Retype every one of the entries below word for word, leaving out the pictures.

> **Given entries**:
Start of Block
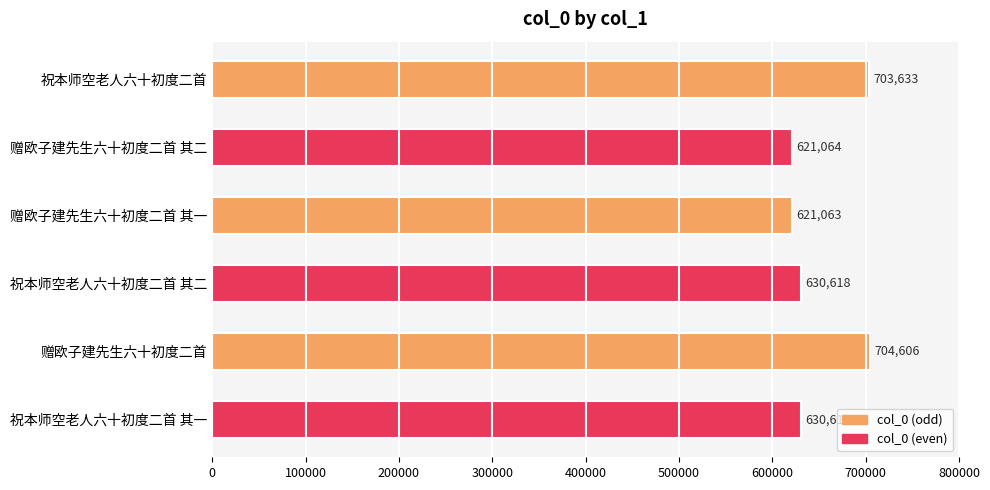

Reading top to bottom, list all the values displayed in this chart.

祝本师空老人六十初度二首=703633	赠欧子建先生六十初度二首 其二=621064	赠欧子建先生六十初度二首 其一=621063	祝本师空老人六十初度二首 其二=630618	赠欧子建先生六十初度二首=704606	祝本师空老人六十初度二首 其一=630617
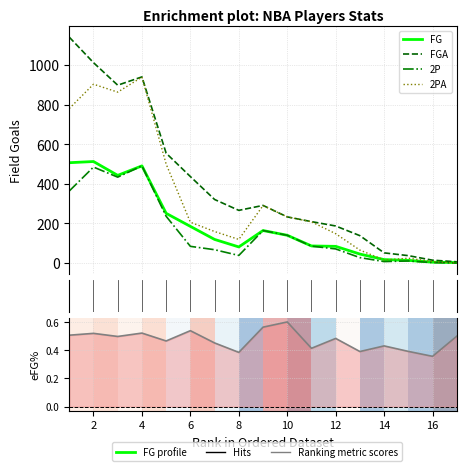

What is the sum of the 2P values at 2 and 16?

485.0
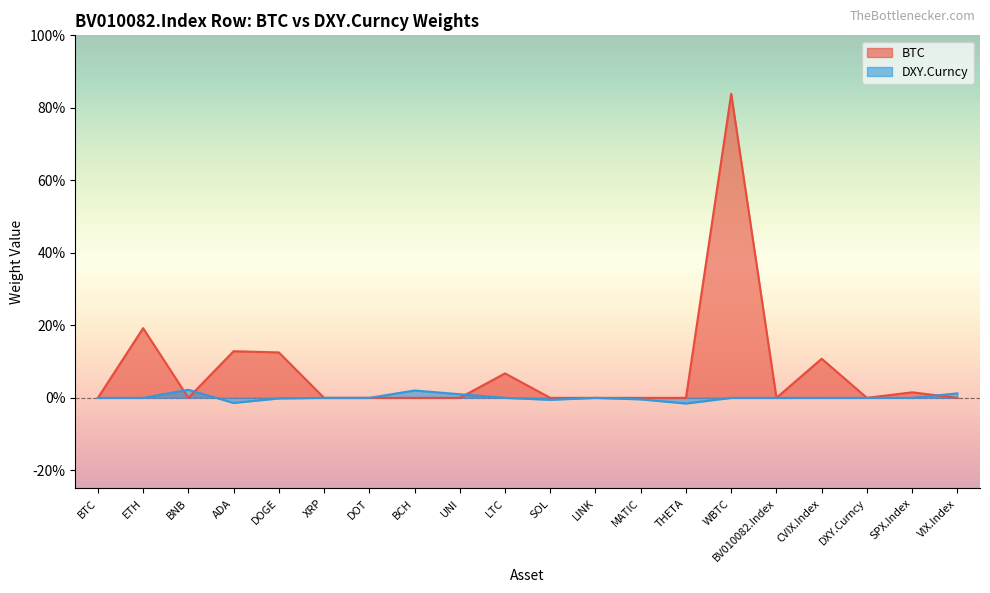

How many times do DXY.Curncy and BTC cross each other?

4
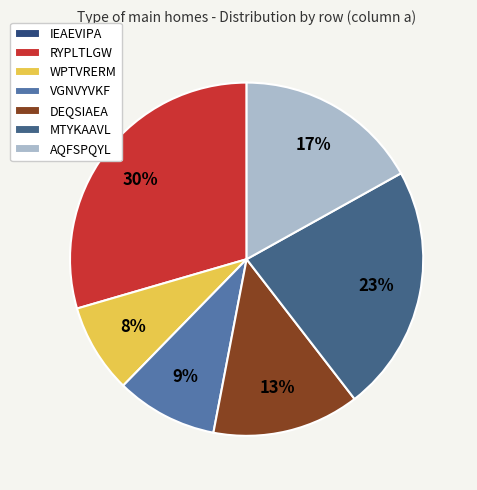

To the nearest percent, what is the combined percentage of WPTVRERM and MTYKAAVL?

31%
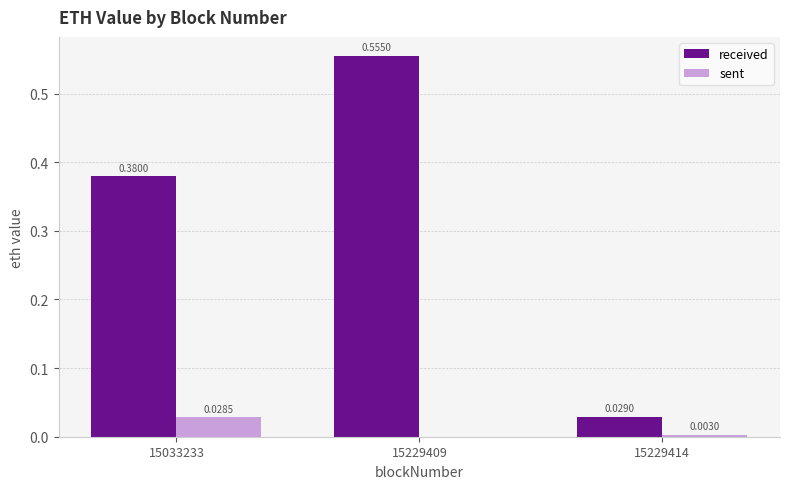

Which series has the largest total across all categories?

received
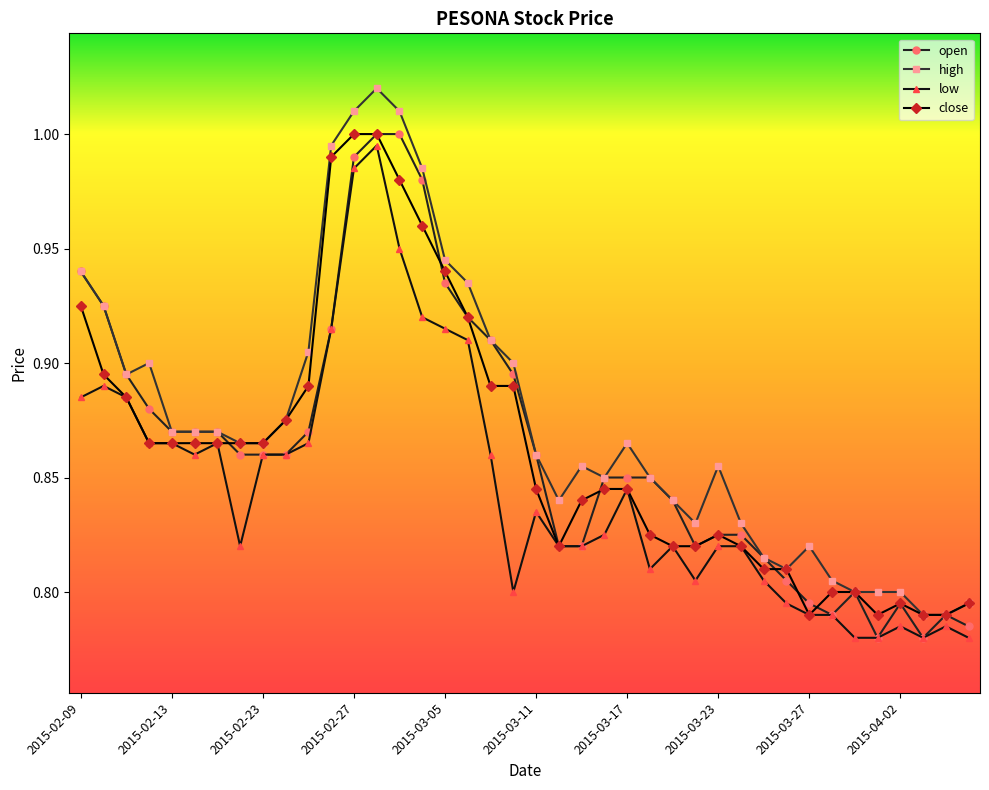

Which series has the largest total across all categories?

high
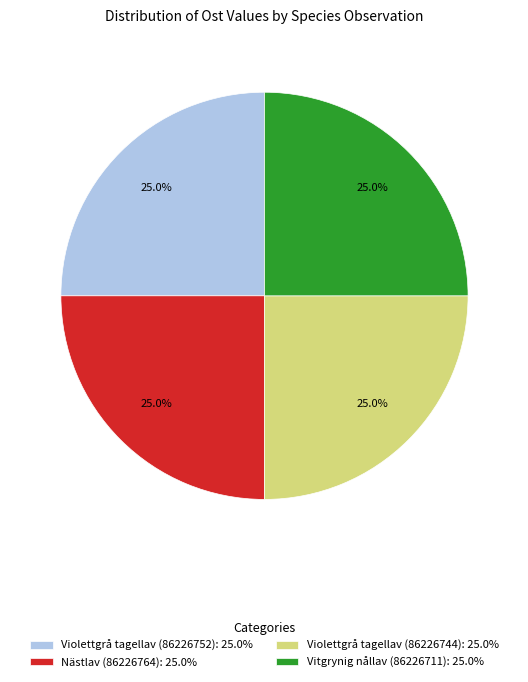

To the nearest percent, what is the combined percentage of Violettgrå tagellav (86226744) and Nästlav (86226764)?

50%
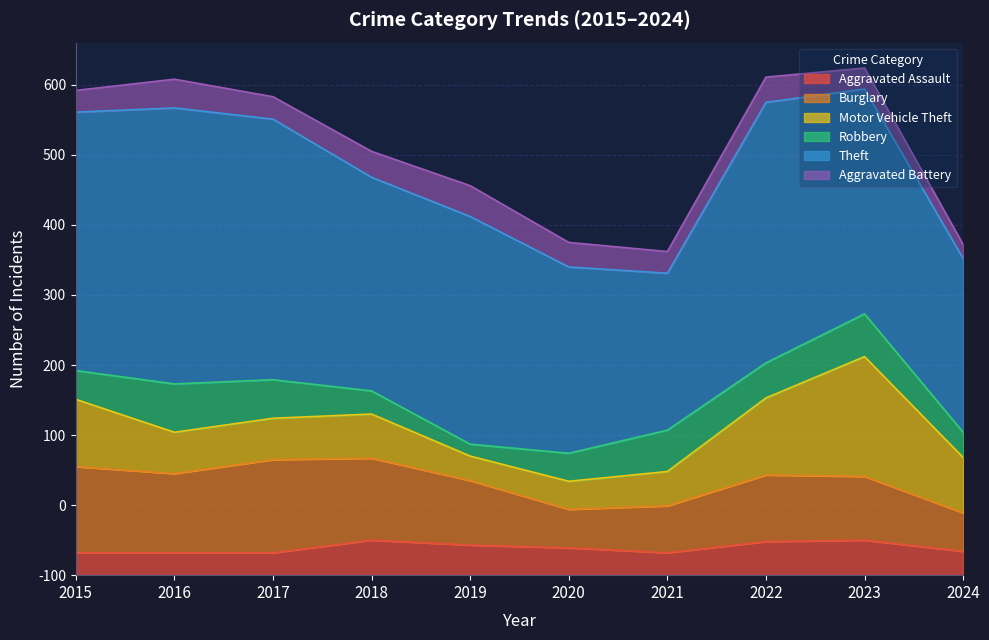

What is the smallest value displayed?

17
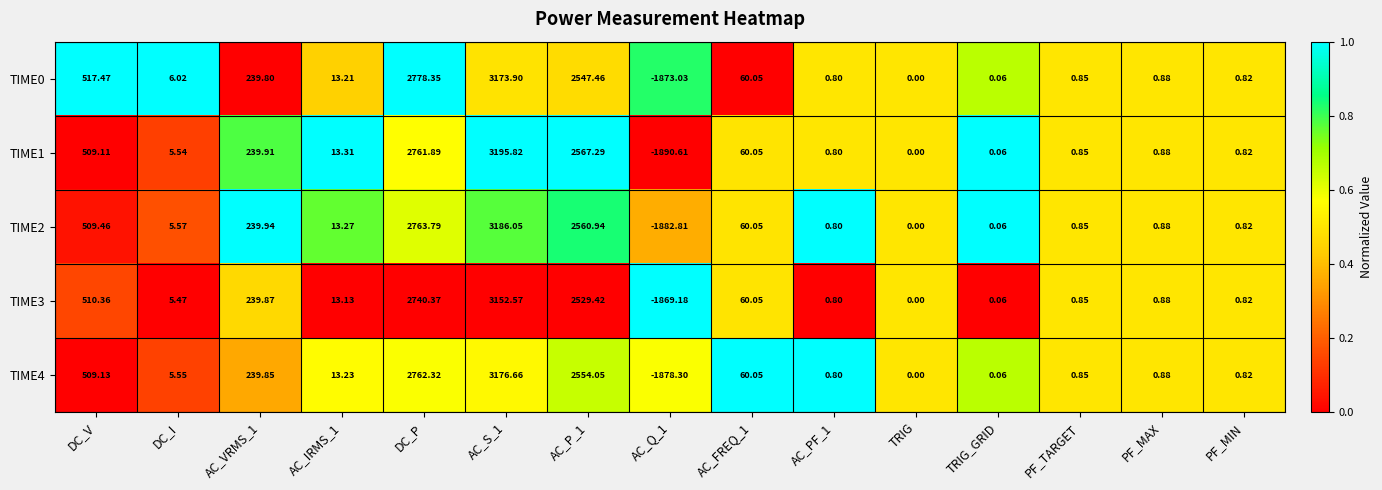

Which series has the largest range (max minus min)?

TIME1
End of Block
> **Response for this exercise**:
Reading top to bottom, list all the values displayed in this chart.

祝本师空老人六十初度二首=703633	赠欧子建先生六十初度二首 其二=621064	赠欧子建先生六十初度二首 其一=621063	祝本师空老人六十初度二首 其二=630618	赠欧子建先生六十初度二首=704606	祝本师空老人六十初度二首 其一=630617

What is the sum of the 2P values at 2 and 16?

485.0

How many times do DXY.Curncy and BTC cross each other?

4

To the nearest percent, what is the combined percentage of WPTVRERM and MTYKAAVL?

31%

Which series has the largest total across all categories?

received

Which series has the largest total across all categories?

high

To the nearest percent, what is the combined percentage of Violettgrå tagellav (86226744) and Nästlav (86226764)?

50%

What is the smallest value displayed?

17

Which series has the largest range (max minus min)?

TIME1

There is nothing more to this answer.